It's not an exception. It's an error which is determined at hardware level and is returned back to the operating system, which then notifies your program in some OS-specific way about it (like, by killing the process).
I believe that in such case what happens is not an exception but a signal. If it's the case: The operating system interrupts your program's main control flow and calls a signal handler, which - in turn - terminates the operation of your program.
It's the same type of error which appears when you dereference a null pointer (then your program crashes by SIGSEGV signal, segmentation fault).
You could try to use the functions from <csignal>
header to try to provide a custom handler for the SIGFPE signal (it's for floating point exceptions, but it might be the case that it's also raised for integer division by zero - I'm really unsure here). You should however note that the signal handling is OS-dependent and MinGW somehow "emulates" the POSIX signals under Windows environment.

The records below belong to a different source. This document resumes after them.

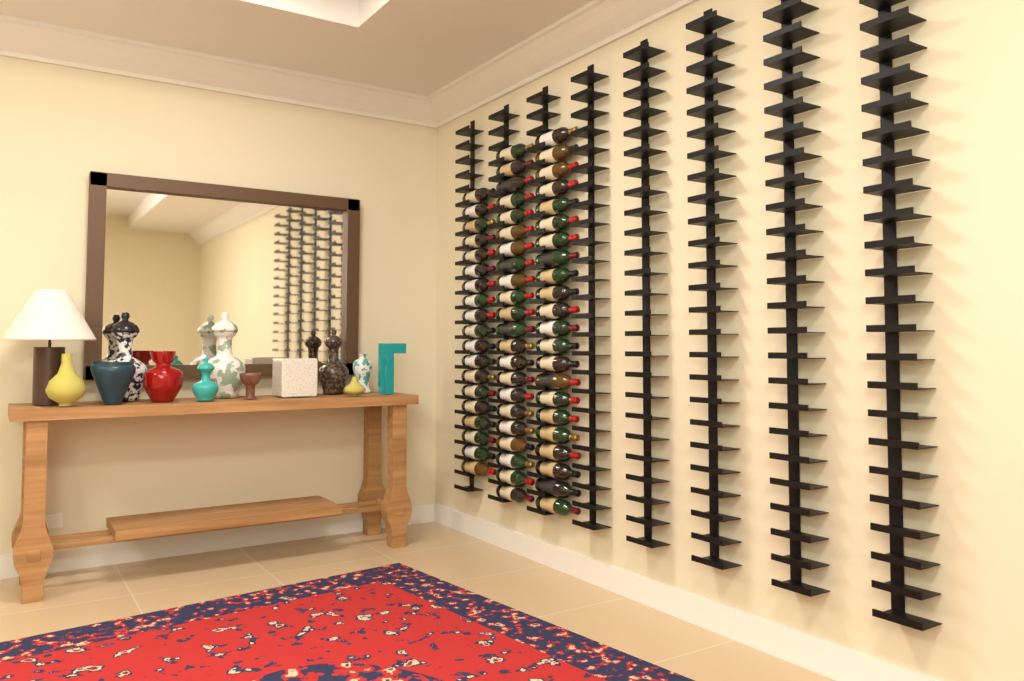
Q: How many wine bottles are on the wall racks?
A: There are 63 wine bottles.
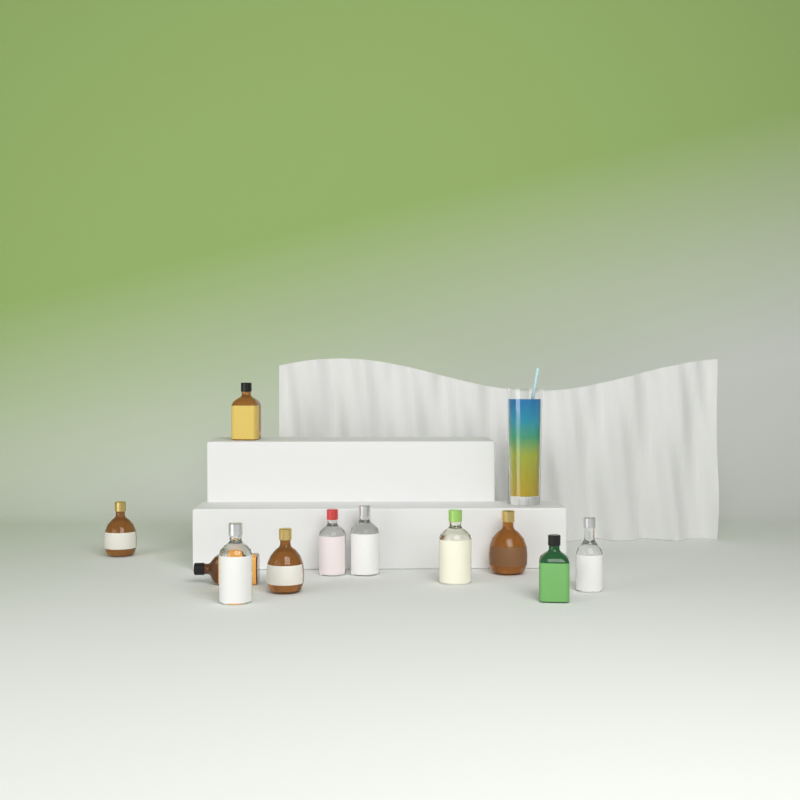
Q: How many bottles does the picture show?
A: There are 11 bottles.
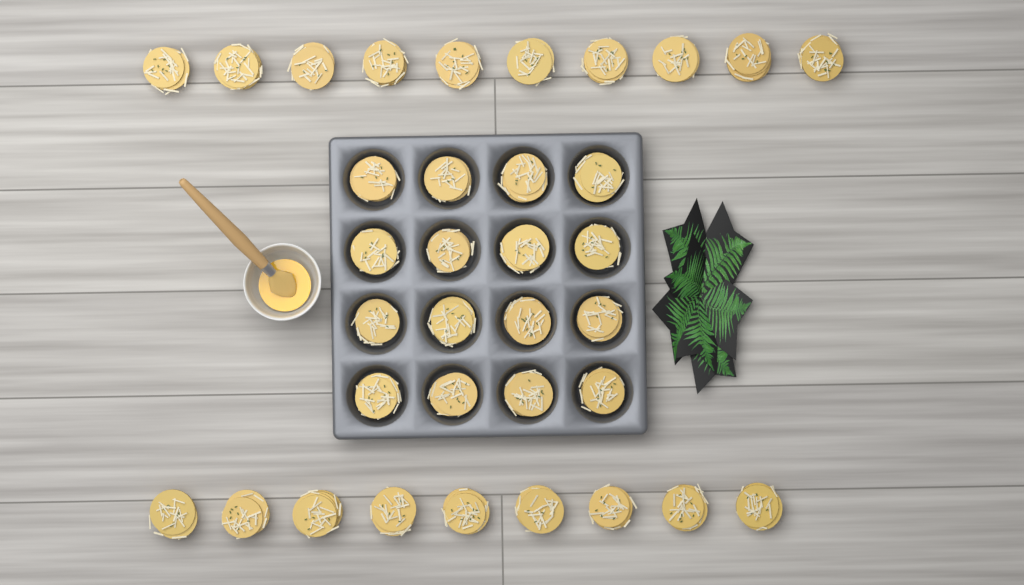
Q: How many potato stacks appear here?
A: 35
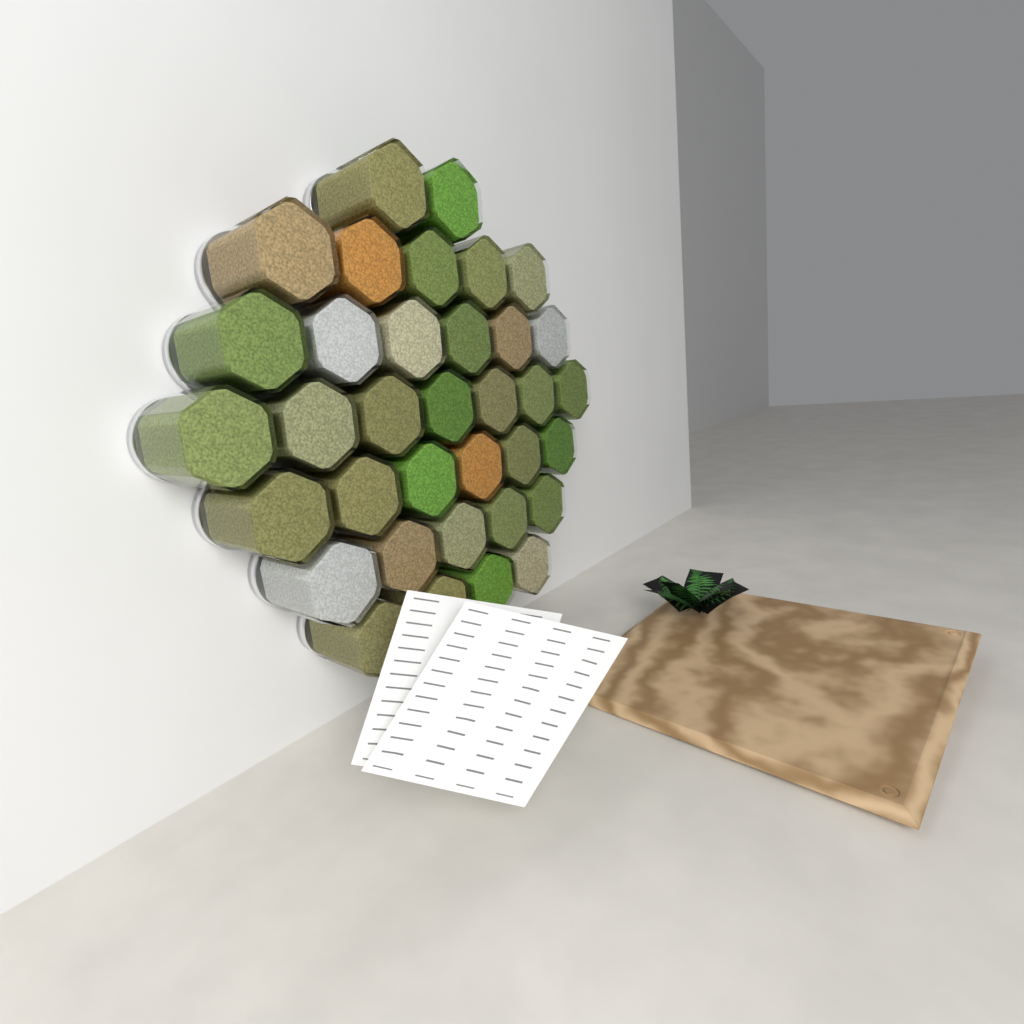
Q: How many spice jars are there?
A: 35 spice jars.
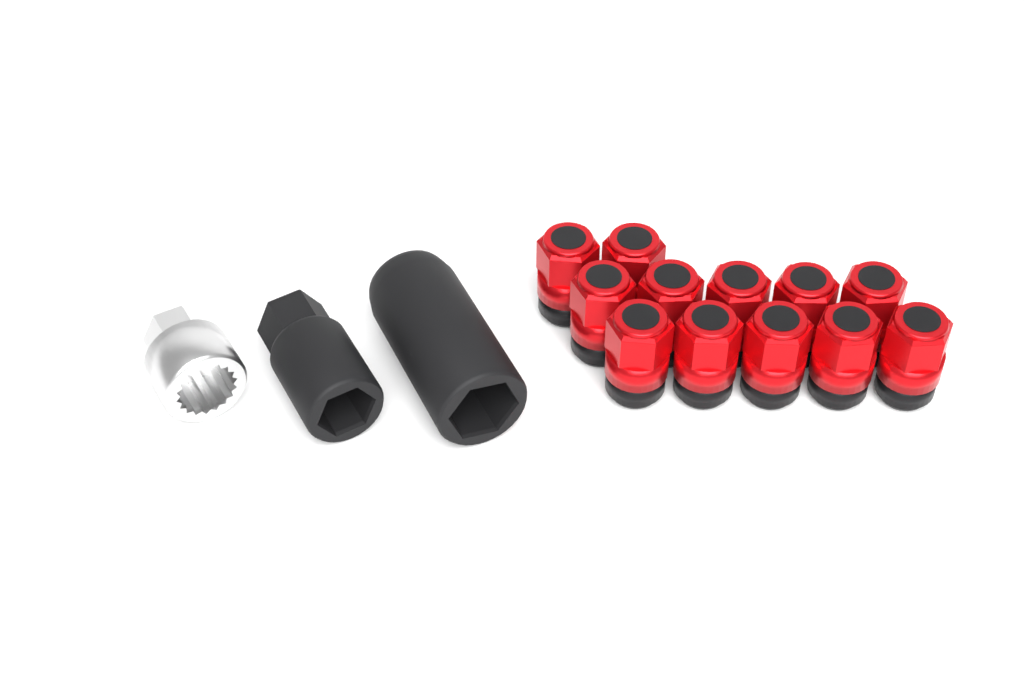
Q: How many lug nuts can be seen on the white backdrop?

Here's the test on MinGW 4.5, Windows 7:
#include <csignal>
#include <iostream>
using namespace std;
void handler(int a) {
cout << "Signal " << a << " here!" << endl;
}
int main() {
signal(SIGFPE, handler);
int a = 1/0;
}
Output:
Signal 8 here!
And right after executing the signal handler, the system kills the process and displays an error message.
Using this, you can close any resources or log an error after a division by zero or a null pointer dereference... but unlike exceptions that's NOT a way to control your program's flow even in exceptional cases. A valid program shouldn't do that. Catching those signals is only useful for debugging/diagnosing purposes.
(There are some useful signals which are very useful in general in low-level programming and don't cause your program to be killed right after the handler, but that's a deep topic).